The gender differences among victims of sexual abuse in Kenya showed that girls (88%) were seven (7) times more at risk of sexual abuse than boys (12%). This study therefore, demonstrated that gender was no comparable factor but predisposition and vulnerability of girls turned to be the real factor behind the large number of girls being abused in Kenya. The findings support previous studies on sexual abuse in Kenya (Ombok et al. 2013 and Syengo et al. 2008) as well as International studies (Brown et al. 2009; Finkelhor et al. 2013; and Pereda et al. 2009). Also, majority (67.6%) of parents in the current study earned less than two dollars a day, an indication that they had low socio-economic status. This finding corroborates studies done by Cancian et al. (2010) and Sedlak et al. (2010).

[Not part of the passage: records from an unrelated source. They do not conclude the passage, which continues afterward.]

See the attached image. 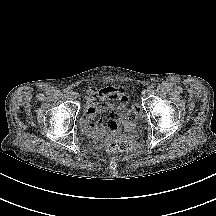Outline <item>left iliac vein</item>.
Returning <instances> with one entry per match:
<instances>
[{
  "instance_id": "4c4485c4",
  "label": "left iliac vein",
  "mask_w": 216,
  "mask_h": 216,
  "mask_svg": "<svg viewBox=\"0 0 216 216\" xmlns=\"http://www.w3.org/2000/svg\"><path fill=\"white\" fill-rule=\"evenodd\" d=\"M142 95H143V96L149 95V90H148V89L143 90V91H142Z\"/></svg>"
}]
</instances>
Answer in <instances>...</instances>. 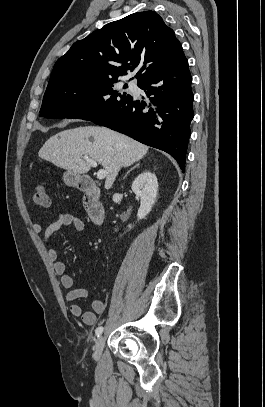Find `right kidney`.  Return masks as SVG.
I'll return each mask as SVG.
<instances>
[{"label": "right kidney", "instance_id": "1", "mask_svg": "<svg viewBox=\"0 0 265 407\" xmlns=\"http://www.w3.org/2000/svg\"><path fill=\"white\" fill-rule=\"evenodd\" d=\"M132 191L140 198V207L138 209V220H141L149 214L157 197L158 181L155 174L144 171L139 174L132 183ZM130 229L131 225L128 226Z\"/></svg>", "mask_w": 265, "mask_h": 407}]
</instances>
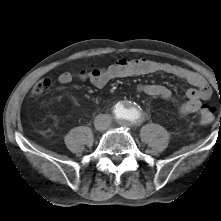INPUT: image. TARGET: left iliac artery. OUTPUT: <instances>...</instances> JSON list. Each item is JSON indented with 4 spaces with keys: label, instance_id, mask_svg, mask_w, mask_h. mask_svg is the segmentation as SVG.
Listing matches in <instances>:
<instances>
[{
    "label": "left iliac artery",
    "instance_id": "1",
    "mask_svg": "<svg viewBox=\"0 0 221 221\" xmlns=\"http://www.w3.org/2000/svg\"><path fill=\"white\" fill-rule=\"evenodd\" d=\"M141 114L138 110H132V112L127 116V119L131 122H136L140 119Z\"/></svg>",
    "mask_w": 221,
    "mask_h": 221
}]
</instances>
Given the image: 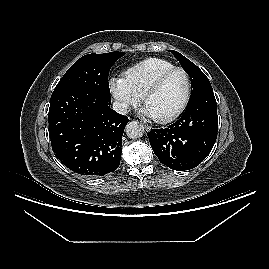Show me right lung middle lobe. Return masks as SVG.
Wrapping results in <instances>:
<instances>
[{"instance_id":"1","label":"right lung middle lobe","mask_w":269,"mask_h":269,"mask_svg":"<svg viewBox=\"0 0 269 269\" xmlns=\"http://www.w3.org/2000/svg\"><path fill=\"white\" fill-rule=\"evenodd\" d=\"M124 55V52L115 51L81 57L67 70L55 90L78 87L109 94V70Z\"/></svg>"}]
</instances>
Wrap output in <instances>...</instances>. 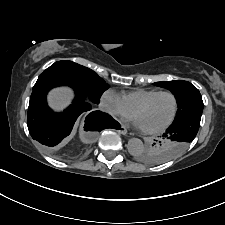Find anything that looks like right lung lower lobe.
<instances>
[{"label":"right lung lower lobe","mask_w":225,"mask_h":225,"mask_svg":"<svg viewBox=\"0 0 225 225\" xmlns=\"http://www.w3.org/2000/svg\"><path fill=\"white\" fill-rule=\"evenodd\" d=\"M61 85L72 87L76 97L72 105L58 114L48 107L46 94L53 87ZM85 99H89L86 92L68 77L42 73L33 87L28 107L27 126L32 138L41 143L46 150L54 151L71 133L81 114L89 113L85 120L86 130H102L115 121L111 116L100 111L90 112L91 105Z\"/></svg>","instance_id":"right-lung-lower-lobe-1"}]
</instances>
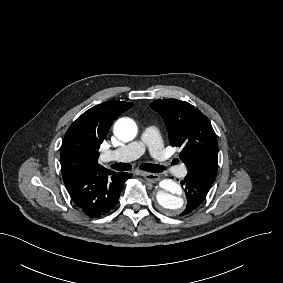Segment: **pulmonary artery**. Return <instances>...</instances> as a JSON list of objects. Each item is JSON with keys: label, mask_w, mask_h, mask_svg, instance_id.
Listing matches in <instances>:
<instances>
[{"label": "pulmonary artery", "mask_w": 283, "mask_h": 283, "mask_svg": "<svg viewBox=\"0 0 283 283\" xmlns=\"http://www.w3.org/2000/svg\"><path fill=\"white\" fill-rule=\"evenodd\" d=\"M114 135L121 142H130L137 135V126L130 119H121L114 126ZM161 128L159 126H146L142 128L140 140L131 145H126L124 150L105 151L103 153V160L112 163H124L139 159L143 156L144 151L150 146L151 152L154 156L163 154L165 152V145L161 142ZM177 175L179 177H186L188 175V168L184 165L177 168Z\"/></svg>", "instance_id": "e3ab8cb5"}]
</instances>
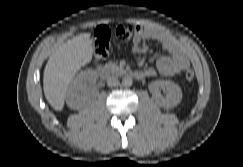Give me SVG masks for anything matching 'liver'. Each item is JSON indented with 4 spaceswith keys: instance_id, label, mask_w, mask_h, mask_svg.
I'll return each instance as SVG.
<instances>
[{
    "instance_id": "obj_1",
    "label": "liver",
    "mask_w": 243,
    "mask_h": 167,
    "mask_svg": "<svg viewBox=\"0 0 243 167\" xmlns=\"http://www.w3.org/2000/svg\"><path fill=\"white\" fill-rule=\"evenodd\" d=\"M90 33L80 34L53 50L44 69L43 90L51 107L62 111L67 89L81 67L93 55Z\"/></svg>"
}]
</instances>
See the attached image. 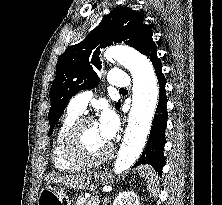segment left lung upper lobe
<instances>
[{
    "label": "left lung upper lobe",
    "mask_w": 222,
    "mask_h": 205,
    "mask_svg": "<svg viewBox=\"0 0 222 205\" xmlns=\"http://www.w3.org/2000/svg\"><path fill=\"white\" fill-rule=\"evenodd\" d=\"M152 35L151 27L144 23V14L129 7H117L103 17L100 24L81 42L72 45L60 55L56 77L50 89L51 108L49 135L57 124L70 98L80 90L99 84L100 48L124 42L141 52L146 39ZM95 67V68H94ZM120 103H116L119 109Z\"/></svg>",
    "instance_id": "5c2ea615"
}]
</instances>
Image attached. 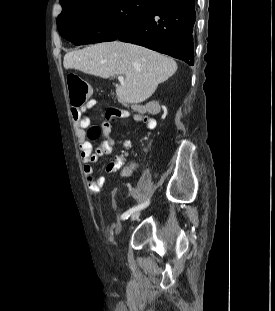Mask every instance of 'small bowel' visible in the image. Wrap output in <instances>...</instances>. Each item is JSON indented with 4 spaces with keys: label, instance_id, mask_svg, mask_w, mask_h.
Listing matches in <instances>:
<instances>
[{
    "label": "small bowel",
    "instance_id": "small-bowel-1",
    "mask_svg": "<svg viewBox=\"0 0 275 311\" xmlns=\"http://www.w3.org/2000/svg\"><path fill=\"white\" fill-rule=\"evenodd\" d=\"M93 104L86 103L83 106L72 108V116L75 123V134L79 141L80 159L83 164V173L87 188L92 193H98L104 184L103 176H95L91 163L97 161L101 156L108 155L113 151L114 141L110 137V131L113 123L106 122L103 126L104 140L95 148L85 140V127L88 124V119L83 115V110L90 108ZM115 115L118 119L127 118L130 113L125 109H114ZM133 120L139 122L147 130H153L156 127V120L150 116L141 113H134ZM132 145L131 140L125 139L123 141L124 149H129ZM124 163V153L118 154L106 165V172L109 174L115 173ZM132 168H127L124 171L125 176H129Z\"/></svg>",
    "mask_w": 275,
    "mask_h": 311
}]
</instances>
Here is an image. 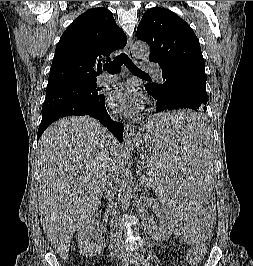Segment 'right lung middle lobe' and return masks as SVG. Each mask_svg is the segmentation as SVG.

Furthermore, some scholars have argued that children who had not been exposed to any abuse demonstrated significantly higher self-esteem and lower symptoms of trauma (Ismayilova et al. 2016). This is an indication that exposure to abuse among children could determine their self-esteem. Also, sexual abuse against children is associated with school disruption and could have a profound impact on the ability of children to concentrate in school. In this current study, it was found that majority of the children had low school success due to the sexual abuse they experienced. A study among girls aged 13-16 years in Finland by Wiens et al. (2014) found that the girls considered good health to mean both physical health and having a good self-esteem. Additionally, good health, included doing well in school, feeling good and being carefree as a whole and these led to self-realization (Wiens et al. 2014). Similar findings were reported by Fry et al. (2016) and Holt et al. (2007) who found that youth in the US who had experienced sexual abuse emerged as the group with the most significant academic problems.

The findings of this current study reflects and adds to the body of knowledge on the levels of self-esteem among sexually abused children. It also highlights the factors that affect self-esteem during childhood to adolescent years. Self-esteem is built over the years during childhood and adolescence depending mainly on prevailing circumstances. Thus, considering the findings obtained, parents should be encouraged and motivated to provide their children with support after the incidence of traumatic events in order to raise their children’s self-esteem and lessen the likelihood that the children will exhibit antisocial behaviours as it is well established in extant research studies that depression, suicide and dropping out of school, are associated with low self-esteem.

Limitation of the study

The reported results should be interpreted while considering the possible limitations of this study. Firstly, the study did not have a comparison group, hence conclusions can be made based on the study population. Secondly, there were few boys compared to girls. Thirdly, there was a potential influence of other covariates in the study, such as teacher-based interventions or time spent with parents/legal guardians.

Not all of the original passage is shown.